Passage shown:
Last weekend was the season premiere of the St. Louis Symphony, and I was in it. The Symphony Chorus joined four vocal soloists (plus one soloist from the chorus), four pianists, seven percussionists, and music director David Robertson to perform the amazingly underplayed 1923 ballet Les Noces, a.k.a. Svadebka, a.k.a. "The Wedding."
For the chorus, this piece meant months of preparation. In its 25 minutes of music, unfamiliar to nearly everyone in the group, there are only a handful of bars without singing and most of them are right at the end. Its four tableaux form one continuous movement of almost relentless energy. Its tunes and lyrics, loosely based on Russian folk songs, dramatize the surprising customs and emotions surrounding a Russian peasant wedding, and more to the point, they comprise yards of tricky-to-pronounce Russian text, declaimed at times in a breathless rush. The bride mourns her girlish freedom, the mothers mourn their lost children, the groom poses as a warrior marching to victory, and the wedding party alternates between bawdy humor and invocations of the saints, while (according to Stravinsky's disciple Robert Craft) the real message has to do with Russia's loss of innocence in the communist revolution.
Also on the program were three other pieces by Igor Stravinsky: his 1941 arrangement of "The Star-Spangled Banner," his ballets Petrushka and The Rite of Spring (for orchestra alone). Unfortunately I did not get to hear the latter, though I did hear Petrushka on Saturday night. It was wonderful to watch David Robertson conduct it, or rather dance it, with his big expressive gestures and his relish of rhythmic challenges. Projected above the stage were stage directions and scenery from early productions of Petrushka, including images of Vaclav Nijinsky in the role that defined his career (see his tombstone, pictured here).
I didn't get to see so much of Robertson when I was facing him on the stage because, frankly, I had a lot to keep track of in the score of Les Noces and for several long passages, I had to rely on peripheral vision to pick up his gesture. But the chorus came through heroically, in spite of a multitude of tricky entrances in a piece in which the meter changes every third bar, on the average, and in which the tempo was liable to change suddenly at the exact moment the chorus was to come in. Somehow we made all our entrances (or at least, we didn't mess up in the same place both nights), and in spite of a few rough spots we sold the audience on a piece that one chorus member said would be the perfect piece to take to Carnegie Hall.

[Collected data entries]
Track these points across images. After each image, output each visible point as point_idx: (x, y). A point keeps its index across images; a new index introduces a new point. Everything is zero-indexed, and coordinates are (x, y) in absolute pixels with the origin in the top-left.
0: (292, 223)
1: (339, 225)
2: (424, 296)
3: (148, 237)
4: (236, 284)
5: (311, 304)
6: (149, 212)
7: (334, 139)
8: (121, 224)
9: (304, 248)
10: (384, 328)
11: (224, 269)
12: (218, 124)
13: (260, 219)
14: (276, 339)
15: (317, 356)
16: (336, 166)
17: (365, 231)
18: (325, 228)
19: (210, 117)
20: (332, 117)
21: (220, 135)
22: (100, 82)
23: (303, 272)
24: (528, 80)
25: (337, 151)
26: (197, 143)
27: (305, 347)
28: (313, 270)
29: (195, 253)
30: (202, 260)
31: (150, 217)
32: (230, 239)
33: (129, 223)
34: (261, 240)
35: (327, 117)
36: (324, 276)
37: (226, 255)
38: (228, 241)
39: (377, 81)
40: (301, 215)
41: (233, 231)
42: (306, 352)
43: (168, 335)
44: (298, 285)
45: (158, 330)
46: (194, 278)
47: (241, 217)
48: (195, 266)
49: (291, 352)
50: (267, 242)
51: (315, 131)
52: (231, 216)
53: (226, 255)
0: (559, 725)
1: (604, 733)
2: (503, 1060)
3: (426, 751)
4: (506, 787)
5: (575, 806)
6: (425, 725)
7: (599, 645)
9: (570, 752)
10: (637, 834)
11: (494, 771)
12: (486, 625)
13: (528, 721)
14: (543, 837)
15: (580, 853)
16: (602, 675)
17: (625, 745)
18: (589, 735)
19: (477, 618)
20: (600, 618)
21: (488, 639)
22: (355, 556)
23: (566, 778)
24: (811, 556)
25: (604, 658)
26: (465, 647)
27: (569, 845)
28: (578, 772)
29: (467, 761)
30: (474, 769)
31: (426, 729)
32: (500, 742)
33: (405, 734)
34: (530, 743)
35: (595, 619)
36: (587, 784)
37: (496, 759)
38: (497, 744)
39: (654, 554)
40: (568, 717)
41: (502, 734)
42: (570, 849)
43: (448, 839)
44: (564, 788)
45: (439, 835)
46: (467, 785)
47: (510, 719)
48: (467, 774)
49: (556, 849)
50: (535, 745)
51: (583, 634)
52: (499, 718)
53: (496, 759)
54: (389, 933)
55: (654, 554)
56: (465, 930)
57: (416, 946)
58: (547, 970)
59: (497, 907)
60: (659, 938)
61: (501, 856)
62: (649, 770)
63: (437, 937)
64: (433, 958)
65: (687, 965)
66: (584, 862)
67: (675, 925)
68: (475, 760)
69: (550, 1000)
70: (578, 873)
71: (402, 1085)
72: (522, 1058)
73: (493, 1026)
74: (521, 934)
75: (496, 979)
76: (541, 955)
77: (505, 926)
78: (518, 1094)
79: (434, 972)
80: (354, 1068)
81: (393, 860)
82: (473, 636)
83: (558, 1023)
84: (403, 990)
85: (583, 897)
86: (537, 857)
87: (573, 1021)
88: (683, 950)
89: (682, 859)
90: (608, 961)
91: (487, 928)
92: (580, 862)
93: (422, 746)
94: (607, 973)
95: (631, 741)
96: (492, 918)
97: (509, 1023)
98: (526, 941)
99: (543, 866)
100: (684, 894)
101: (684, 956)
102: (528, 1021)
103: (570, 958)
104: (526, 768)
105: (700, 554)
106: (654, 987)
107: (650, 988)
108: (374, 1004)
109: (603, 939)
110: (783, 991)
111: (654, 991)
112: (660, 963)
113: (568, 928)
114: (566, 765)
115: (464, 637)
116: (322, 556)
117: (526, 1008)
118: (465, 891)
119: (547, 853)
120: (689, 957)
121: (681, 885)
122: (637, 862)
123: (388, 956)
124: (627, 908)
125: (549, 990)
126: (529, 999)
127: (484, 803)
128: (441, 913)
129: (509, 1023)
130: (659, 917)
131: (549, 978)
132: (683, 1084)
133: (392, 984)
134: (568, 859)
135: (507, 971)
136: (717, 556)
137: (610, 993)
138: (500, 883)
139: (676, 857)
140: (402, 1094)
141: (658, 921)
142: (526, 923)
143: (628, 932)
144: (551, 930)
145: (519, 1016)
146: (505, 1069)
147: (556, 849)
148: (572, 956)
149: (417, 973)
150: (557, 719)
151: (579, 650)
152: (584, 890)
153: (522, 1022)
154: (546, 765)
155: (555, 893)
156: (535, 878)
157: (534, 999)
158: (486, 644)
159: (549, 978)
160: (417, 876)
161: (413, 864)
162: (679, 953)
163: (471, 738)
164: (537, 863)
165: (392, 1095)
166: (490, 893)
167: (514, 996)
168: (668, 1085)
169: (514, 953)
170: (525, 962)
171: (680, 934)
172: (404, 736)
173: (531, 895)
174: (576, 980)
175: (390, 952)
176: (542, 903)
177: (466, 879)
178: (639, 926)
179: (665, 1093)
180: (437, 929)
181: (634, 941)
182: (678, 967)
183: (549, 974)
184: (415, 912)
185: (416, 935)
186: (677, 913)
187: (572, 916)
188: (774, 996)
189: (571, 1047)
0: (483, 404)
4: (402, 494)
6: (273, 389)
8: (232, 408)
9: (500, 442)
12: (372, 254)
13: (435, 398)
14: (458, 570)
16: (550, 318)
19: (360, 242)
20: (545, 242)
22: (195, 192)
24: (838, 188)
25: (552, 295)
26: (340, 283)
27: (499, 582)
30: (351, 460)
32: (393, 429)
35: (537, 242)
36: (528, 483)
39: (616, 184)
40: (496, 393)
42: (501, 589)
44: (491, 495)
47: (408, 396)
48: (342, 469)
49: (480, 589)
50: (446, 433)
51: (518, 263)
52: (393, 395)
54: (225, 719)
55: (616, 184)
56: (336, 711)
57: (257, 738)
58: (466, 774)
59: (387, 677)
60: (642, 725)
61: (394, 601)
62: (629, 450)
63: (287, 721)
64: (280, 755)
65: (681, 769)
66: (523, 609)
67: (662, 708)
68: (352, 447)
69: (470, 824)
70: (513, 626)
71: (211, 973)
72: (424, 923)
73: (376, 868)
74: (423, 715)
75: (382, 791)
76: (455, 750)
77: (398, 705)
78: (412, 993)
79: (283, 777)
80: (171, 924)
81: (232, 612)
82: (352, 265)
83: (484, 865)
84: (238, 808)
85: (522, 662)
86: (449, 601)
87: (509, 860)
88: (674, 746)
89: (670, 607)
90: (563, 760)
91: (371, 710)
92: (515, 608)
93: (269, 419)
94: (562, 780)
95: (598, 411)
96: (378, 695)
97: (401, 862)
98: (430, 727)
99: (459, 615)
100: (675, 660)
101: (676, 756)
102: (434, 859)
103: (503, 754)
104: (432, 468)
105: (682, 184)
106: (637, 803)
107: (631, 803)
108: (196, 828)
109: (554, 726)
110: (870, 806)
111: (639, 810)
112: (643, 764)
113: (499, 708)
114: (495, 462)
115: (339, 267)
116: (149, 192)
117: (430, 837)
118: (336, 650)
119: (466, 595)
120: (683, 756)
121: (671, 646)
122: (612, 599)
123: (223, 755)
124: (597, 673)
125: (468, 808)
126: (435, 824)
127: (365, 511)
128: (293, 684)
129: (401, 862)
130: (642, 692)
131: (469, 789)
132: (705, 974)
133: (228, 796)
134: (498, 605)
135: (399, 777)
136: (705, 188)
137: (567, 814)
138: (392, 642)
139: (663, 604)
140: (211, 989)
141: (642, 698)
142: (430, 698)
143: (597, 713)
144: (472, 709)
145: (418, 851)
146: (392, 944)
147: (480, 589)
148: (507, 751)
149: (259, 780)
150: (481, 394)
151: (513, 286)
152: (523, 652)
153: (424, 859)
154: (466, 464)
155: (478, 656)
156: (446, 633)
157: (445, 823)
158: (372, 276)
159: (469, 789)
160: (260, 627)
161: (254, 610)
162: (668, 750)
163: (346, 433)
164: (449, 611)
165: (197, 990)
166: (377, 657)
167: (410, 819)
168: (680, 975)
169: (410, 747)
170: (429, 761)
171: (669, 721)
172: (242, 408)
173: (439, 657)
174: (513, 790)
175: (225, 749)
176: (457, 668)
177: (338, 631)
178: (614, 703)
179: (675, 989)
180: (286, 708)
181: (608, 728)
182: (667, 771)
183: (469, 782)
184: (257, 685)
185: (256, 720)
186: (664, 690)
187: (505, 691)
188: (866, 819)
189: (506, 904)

What you have to do: Reproduce the part of the symphony premiere post above from "I didn't get" up to and including "to Carnegie Hall.".

Response to this exercise:
I didn't get to see so much of Robertson when I was facing him on the stage because, frankly, I had a lot to keep track of in the score of Les Noces and for several long passages, I had to rely on peripheral vision to pick up his gesture. But the chorus came through heroically, in spite of a multitude of tricky entrances in a piece in which the meter changes every third bar, on the average, and in which the tempo was liable to change suddenly at the exact moment the chorus was to come in. Somehow we made all our entrances (or at least, we didn't mess up in the same place both nights), and in spite of a few rough spots we sold the audience on a piece that one chorus member said would be the perfect piece to take to Carnegie Hall.